▼
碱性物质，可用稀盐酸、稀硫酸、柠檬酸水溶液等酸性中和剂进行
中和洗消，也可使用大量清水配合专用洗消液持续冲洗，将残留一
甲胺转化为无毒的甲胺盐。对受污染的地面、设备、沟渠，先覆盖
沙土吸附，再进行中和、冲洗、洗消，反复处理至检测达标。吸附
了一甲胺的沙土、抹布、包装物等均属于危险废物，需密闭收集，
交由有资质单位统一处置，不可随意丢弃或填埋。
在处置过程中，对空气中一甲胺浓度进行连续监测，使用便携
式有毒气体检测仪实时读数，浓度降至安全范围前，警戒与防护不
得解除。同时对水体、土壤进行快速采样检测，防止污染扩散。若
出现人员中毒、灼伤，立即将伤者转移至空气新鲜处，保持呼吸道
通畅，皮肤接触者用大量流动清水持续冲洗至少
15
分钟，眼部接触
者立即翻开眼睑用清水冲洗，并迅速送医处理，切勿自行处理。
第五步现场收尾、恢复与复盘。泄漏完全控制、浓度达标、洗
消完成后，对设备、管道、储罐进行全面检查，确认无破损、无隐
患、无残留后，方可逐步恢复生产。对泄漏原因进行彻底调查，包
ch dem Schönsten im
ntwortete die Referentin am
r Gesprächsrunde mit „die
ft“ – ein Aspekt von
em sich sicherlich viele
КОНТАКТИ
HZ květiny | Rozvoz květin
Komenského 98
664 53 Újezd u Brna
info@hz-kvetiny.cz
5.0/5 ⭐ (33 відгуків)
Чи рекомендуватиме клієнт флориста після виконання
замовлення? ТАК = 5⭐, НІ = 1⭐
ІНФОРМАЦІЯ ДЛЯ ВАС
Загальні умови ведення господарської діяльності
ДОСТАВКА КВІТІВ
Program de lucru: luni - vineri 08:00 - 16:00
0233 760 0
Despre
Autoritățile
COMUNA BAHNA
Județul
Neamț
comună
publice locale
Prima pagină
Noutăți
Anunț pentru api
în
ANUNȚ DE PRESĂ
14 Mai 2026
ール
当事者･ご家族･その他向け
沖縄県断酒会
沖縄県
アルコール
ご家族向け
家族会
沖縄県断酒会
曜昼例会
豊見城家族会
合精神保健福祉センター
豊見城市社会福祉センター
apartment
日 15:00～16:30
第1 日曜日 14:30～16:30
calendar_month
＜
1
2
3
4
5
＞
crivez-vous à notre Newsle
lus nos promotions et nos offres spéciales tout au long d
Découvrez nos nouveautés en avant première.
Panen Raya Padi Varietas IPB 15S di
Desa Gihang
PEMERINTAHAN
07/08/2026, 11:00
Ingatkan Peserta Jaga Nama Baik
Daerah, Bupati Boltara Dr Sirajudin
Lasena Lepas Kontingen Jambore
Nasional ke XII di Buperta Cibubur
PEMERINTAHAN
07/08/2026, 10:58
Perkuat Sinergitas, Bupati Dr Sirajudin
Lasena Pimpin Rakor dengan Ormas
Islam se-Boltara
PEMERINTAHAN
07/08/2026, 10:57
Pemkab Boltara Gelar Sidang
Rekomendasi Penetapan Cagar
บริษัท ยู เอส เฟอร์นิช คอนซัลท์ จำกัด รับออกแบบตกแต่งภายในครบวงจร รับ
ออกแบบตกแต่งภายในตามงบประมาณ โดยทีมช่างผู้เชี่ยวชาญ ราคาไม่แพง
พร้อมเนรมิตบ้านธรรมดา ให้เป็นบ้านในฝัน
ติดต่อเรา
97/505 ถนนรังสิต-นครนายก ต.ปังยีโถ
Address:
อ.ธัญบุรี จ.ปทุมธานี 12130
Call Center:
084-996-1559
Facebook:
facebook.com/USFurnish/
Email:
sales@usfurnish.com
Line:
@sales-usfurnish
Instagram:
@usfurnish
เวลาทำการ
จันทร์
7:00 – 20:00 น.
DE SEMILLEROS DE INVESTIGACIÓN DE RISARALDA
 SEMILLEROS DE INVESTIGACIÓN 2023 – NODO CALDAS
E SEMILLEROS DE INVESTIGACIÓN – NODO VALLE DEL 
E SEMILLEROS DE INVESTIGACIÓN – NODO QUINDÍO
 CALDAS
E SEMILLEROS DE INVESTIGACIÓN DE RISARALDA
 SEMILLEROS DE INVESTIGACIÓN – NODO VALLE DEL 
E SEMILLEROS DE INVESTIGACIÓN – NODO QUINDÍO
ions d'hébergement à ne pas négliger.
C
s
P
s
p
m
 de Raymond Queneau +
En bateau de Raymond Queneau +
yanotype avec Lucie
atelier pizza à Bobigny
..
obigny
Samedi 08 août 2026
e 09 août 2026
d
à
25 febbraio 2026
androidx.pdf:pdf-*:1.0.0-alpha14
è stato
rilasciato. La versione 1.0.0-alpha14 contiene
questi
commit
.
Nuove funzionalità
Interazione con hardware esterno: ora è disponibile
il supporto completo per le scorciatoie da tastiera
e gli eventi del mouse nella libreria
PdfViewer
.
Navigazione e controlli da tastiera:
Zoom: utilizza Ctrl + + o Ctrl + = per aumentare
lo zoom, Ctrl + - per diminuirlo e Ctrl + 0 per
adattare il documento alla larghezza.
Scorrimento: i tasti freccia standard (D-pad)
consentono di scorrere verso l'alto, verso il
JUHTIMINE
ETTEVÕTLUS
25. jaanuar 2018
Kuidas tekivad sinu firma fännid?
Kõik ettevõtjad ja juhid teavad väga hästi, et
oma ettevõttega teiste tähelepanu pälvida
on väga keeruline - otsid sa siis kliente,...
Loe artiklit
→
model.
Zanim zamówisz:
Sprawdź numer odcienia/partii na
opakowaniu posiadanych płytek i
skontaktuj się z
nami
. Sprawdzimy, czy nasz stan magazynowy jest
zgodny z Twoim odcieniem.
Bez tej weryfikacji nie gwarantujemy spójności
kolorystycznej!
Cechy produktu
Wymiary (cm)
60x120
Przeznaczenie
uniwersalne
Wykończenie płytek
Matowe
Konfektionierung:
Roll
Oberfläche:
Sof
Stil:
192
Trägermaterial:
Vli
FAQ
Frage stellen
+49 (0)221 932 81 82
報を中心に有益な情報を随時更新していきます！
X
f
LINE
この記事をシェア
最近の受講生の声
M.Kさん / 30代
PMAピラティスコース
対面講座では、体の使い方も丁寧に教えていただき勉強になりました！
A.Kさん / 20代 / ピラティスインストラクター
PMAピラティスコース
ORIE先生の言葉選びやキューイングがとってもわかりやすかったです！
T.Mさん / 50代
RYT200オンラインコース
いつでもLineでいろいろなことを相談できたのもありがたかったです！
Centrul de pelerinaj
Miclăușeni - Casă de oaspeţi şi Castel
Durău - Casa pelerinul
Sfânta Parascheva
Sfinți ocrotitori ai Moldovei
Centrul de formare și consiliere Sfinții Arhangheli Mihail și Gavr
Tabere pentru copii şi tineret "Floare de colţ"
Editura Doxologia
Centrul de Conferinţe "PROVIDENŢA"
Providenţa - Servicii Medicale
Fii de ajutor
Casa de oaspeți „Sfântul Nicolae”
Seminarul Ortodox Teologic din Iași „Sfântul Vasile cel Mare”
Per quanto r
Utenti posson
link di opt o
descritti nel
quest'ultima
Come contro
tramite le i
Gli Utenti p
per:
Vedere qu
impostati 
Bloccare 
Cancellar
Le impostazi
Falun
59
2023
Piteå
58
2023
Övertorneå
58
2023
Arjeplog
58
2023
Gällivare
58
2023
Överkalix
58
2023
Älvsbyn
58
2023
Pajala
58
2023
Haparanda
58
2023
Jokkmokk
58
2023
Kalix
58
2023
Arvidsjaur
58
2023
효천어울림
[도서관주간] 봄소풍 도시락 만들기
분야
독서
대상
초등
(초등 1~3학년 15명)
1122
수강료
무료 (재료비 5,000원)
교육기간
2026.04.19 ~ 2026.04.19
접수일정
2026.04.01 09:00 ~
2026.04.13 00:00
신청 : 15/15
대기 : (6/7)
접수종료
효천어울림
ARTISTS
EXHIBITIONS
▲
Your instructions:
Lines from the one holding "link di opt o" to the last line of the records: return these exactly, and only these.

Response for this exercise:
link di opt o
descritti nel
quest'ultima
Come contro
tramite le i
Gli Utenti p
per:
Vedere qu
impostati 
Bloccare 
Cancellar
Le impostazi
Falun
59
2023
Piteå
58
2023
Övertorneå
58
2023
Arjeplog
58
2023
Gällivare
58
2023
Överkalix
58
2023
Älvsbyn
58
2023
Pajala
58
2023
Haparanda
58
2023
Jokkmokk
58
2023
Kalix
58
2023
Arvidsjaur
58
2023
효천어울림
[도서관주간] 봄소풍 도시락 만들기
분야
독서
대상
초등
(초등 1~3학년 15명)
1122
수강료
무료 (재료비 5,000원)
교육기간
2026.04.19 ~ 2026.04.19
접수일정
2026.04.01 09:00 ~
2026.04.13 00:00
신청 : 15/15
대기 : (6/7)
접수종료
효천어울림
ARTISTS
EXHIBITIONS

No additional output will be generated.